#### [Goal of the exercise]
Using the medical device regulation text, decide whether each statement agrees with it: (a) the 510(k) pathway required clinical data from clinical investigations; (b) US FDA introduced the 510(k) provision in 1976; (c) the Medical Device Regulation is already final. Answer yes or no for each and quote the deciding words.

#### [Supplied passage]
========================================

The potential problems with using the ‘equivalency’ concept in lieu of medical data from clinical investigations is well known. In 1976, US FDA introduced a less burdensome alternative to a Pre-Market Approval process known as the 510(k) provision under the Medical Device Regulation Act. The 510(k) pathway did not require clinical data from clinical investigations. Instead, the manufacturer was only required to demonstrate a device was ‘substantially equivalent’ as compared to another (predicate) device already on the market. The problem now is that the definition of equivalence is interpreted so loosely that US FDA admits they need to ‘clarify the meaning of “substantial equivalence.”2

The maze of national laws, decrees and ordinances of Member States led to differences in levels of regulatory pre-market scrutiny; in some cases, to different approaches between EU Member States. As a consequence, a variety of interpretations could be observed across the European Union for safety and performance requirements for clinical investigations, reporting requirements during clinical investigations and opinion on the classification of high-risk and borderline products.

All stakeholders agree the current fragmented regulatory system needs a major overhaul. Though not final, the Medical Device Regulation (MDR) is expected to change the pre-market approval process. The bar on demonstrating patient safety, clinical performance and usability will be significantly higher.

========================================

#### [Dataset]
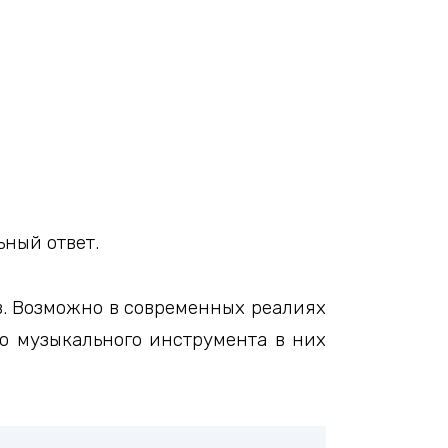
ьный ответ.
в. Возможно в современных реалиях
го музыкального инструмента в них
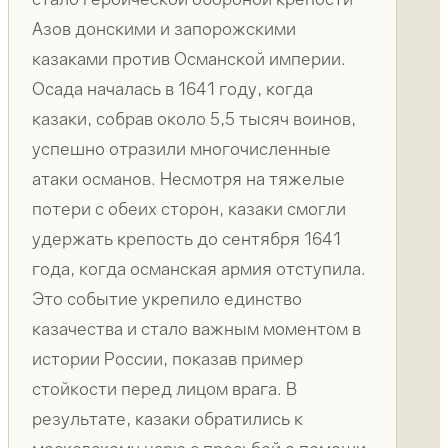
Азов донскими и запорожскими
казаками против Османской империи.
Осада началась в 1641 году, когда
казаки, собрав около 5,5 тысяч воинов,
успешно отразили многочисленные
атаки османов. Несмотря на тяжелые
потери с обеих сторон, казаки смогли
удержать крепость до сентября 1641
года, когда османская армия отступила.
Это событие укрепило единство
казачества и стало важным моментом в
истории России, показав пример
стойкости перед лицом врага. В
результате, казаки обратились к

========================================

#### [Solution to this task]
(a) No: "The 510(k) pathway did not require clinical data from clinical investigations."
(b) Yes: "In 1976, US FDA introduced a less burdensome alternative to a Pre-Market Approval process known as the 510(k) provision"
(c) No: "Though not final, the Medical Device Regulation (MDR) is expected to change the pre-market approval process."